Citius Pharmaceuticals, Inc. announced positive topline results of its pivotal Phase 3 clinical trial of Mino-Lok®, a novel antibiotic lock solution designed to salvage catheters in patients with central line-associated infections (CLABSI) or catheter-related bloodstream infections (CRBSI). The study met its primary endpoint with a statistically significant improvement in the time to failure event in patients receiving Mino-Lok compared to Control arm patients receiving clinician-directed anti-infective lock solution. The data demonstrate that Mino-Lok is well-tolerated.

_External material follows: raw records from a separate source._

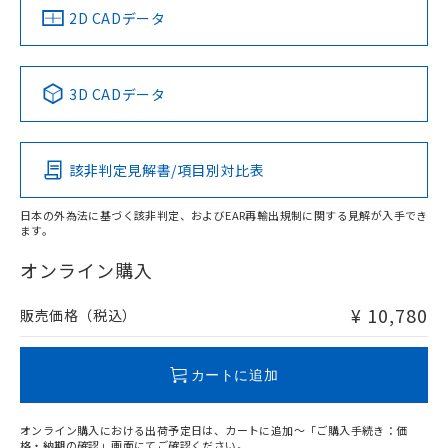
船舶規格）
船舶規格）
船舶規格）
船舶規格
中国 RoHS
注意事項・凡例
2D CADデータ
No
No
No
No
中国 RoHS表
※1 ※2
3D CADデータ
この製品の規格認証/適合状況ページへ
Pb
Hg
Cd
Cr(VI)
その他の認証はこちらのページからご検索ください
該非判定見解書/項目別対比表
X
O
O
O
日本の外為法に基づく該非判定、およびEAR再輸出規制に関する見解が入手でき
ます。
"対応済み"や非含有の記載がされた商品であっても、流通
在庫等で未対応品が混在する可能性があります。
オンライン購入
非含有品が必要な際は、弊社営業部門もしくは販売店へお
問い合わせください。
¥ 10,780
販売価格（税込）
この製品のRoHS/REACH対応状況ページへ
カートに追加
オンライン購入における出荷予定日は、カートに追加～「ご購入手続き：価
格・納期の確認」画面にてご確認ください。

Mino-Lok Phase 3 Trial Design: MDA 2013-0039 (NCT02901717) is a completed Phase 3 multicenter, randomized, open-label, active-controlled assessor-blinded trial conducted to evaluate the safety and efficacy of Mino-Lok as an adjunctive therapy to systemic anti-infectives for the treatment of catheter-related bloodstream infections (CRBSI) and central line-associated infections (CLABSI). A total of 241 patients in the U.S. and India, with an indwelling central venous catheter before the onset of a bloodstream infection, were randomized in a 1:1 ratio to receive either Mino-Lok or SOC site-specific anti-infective lock solution plus SOC systemic antibiotics. Enrollment was not limited to patients with specific types of catheters.

Patients in the Mino-Lok arm received one Mino-Lok dose daily with a dwell time of two to four hours for a total of seven doses over a period of up to 15 days. The primary endpoint for this study is the time to a catheter failure event between randomization and test of cure (TOC) at six weeks, measured in days following randomization. Additional secondary outcome measures include overall success, microbiological eradication, and clinical cure, among others.

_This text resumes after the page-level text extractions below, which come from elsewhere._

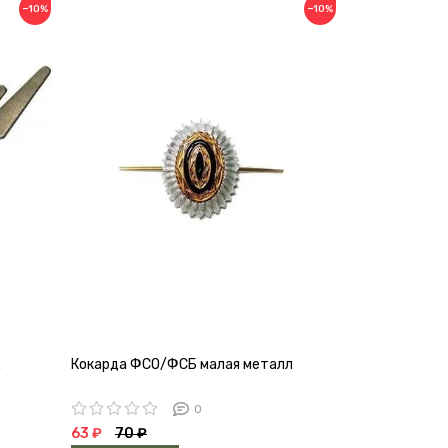
−10%
−10%
ц
Кокарда ФСО/ФСБ малая металл
0
63 ₽
70 ₽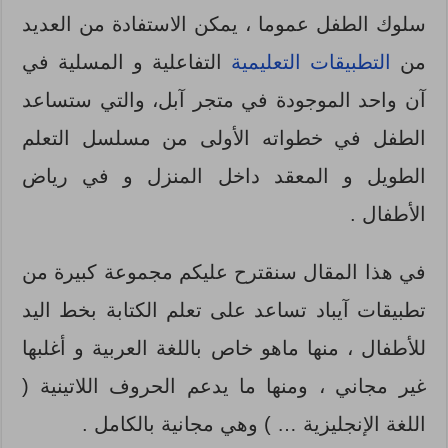
سلوك الطفل عموما ، يمكن الاستفادة من العديد
من
التطبيقات التعليمية
التفاعلية و المسلية في
آن واحد الموجودة في متجر آبل، والتي ستساعد
الطفل في خطواته الأولى من مسلسل التعلم
الطويل و المعقد داخل المنزل و في رياض
الأطفال .
في هذا المقال سنقترح عليكم مجموعة كبيرة من
تطبيقات
آيباد تساعد على تعلم الكتابة بخط اليد
للأطفال ، منها ماهو خاص باللغة العربية و أغلبها
غير مجاني ، ومنها ما يدعم الحروف اللاتينية (
اللغة الإنجليزية … ) وهي مجانية بالكامل .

For subjects in the Control arm, the investigator determined the antibiotic used in the lock, dose, dwell time, and number of days of administration based on institutional standards or Infectious Diseases Society of America (IDSA) guidelines. Topline Results: Efficacy: The primary endpoint in the study was time to catheter failure between randomization and six-weeks following the first dose of Mino-Lok or SOC lock solution. Catheter failure was defined as the inability to administer study lock solution, catheter removal for any infection-related reason (including worsening clinical signs and symptoms or persistence or recurrence of baseline pathogen, or new infection), and all-cause mortality.

Results of blinded-assessor clinical outcome analyses in all randomized patients demonstrated that Mino-Lok achieved its primary endpoint: Time to catheter failure events in patients receiving Mino-Lok therapy occurred substantially later than in patients in the Control arm (p value = 0.0006): Median time-to-failure (MTF) of Control arm: 33 days; 95% confidence interval (CI) (14 days ? 44 days; n = 122); Median time-to-failure (MTF) of Mino-Lok arm: MTF exceeded the time the patients were on trial and therefore not estimable (NE); 95% CI (50 days - NE; n = 119). The hazard ratio of this study was 0.53.

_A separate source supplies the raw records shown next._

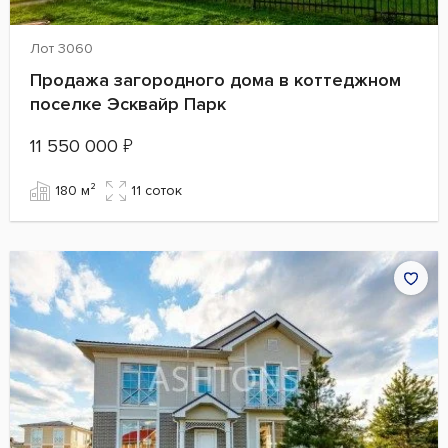
Лот 3060
Продажа загородного дома в коттеджном
поселке Эсквайр Парк
11 550 000
₽
180 м²
11 cоток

The critical secondary endpoints included the proportion of patients at six weeks with overall treatment success including no catheter failure, clinical cure (absence of baseline clinical signs and symptoms of infection or improvement of clinical signs and symptoms such that no additional therapy was necessary), or microbiological eradication (absence of the baseline pathogen). Results in all randomized patients who received at least one dose of study lock solution demonstrate overall treatment success in 57.1% of patients in the Mino-Lok arm and 37.7% of patients in the Control arm (p=0.0025). Safety: Mino-Lok is designed for intracatheter instillation and is not for intravenous injection or systemic circulation.

No serious adverse events were drug-related. Serious adverse events occurred in 45.1% of patients in the Mino-Lok arm and 46.1% of patients in the Control arm.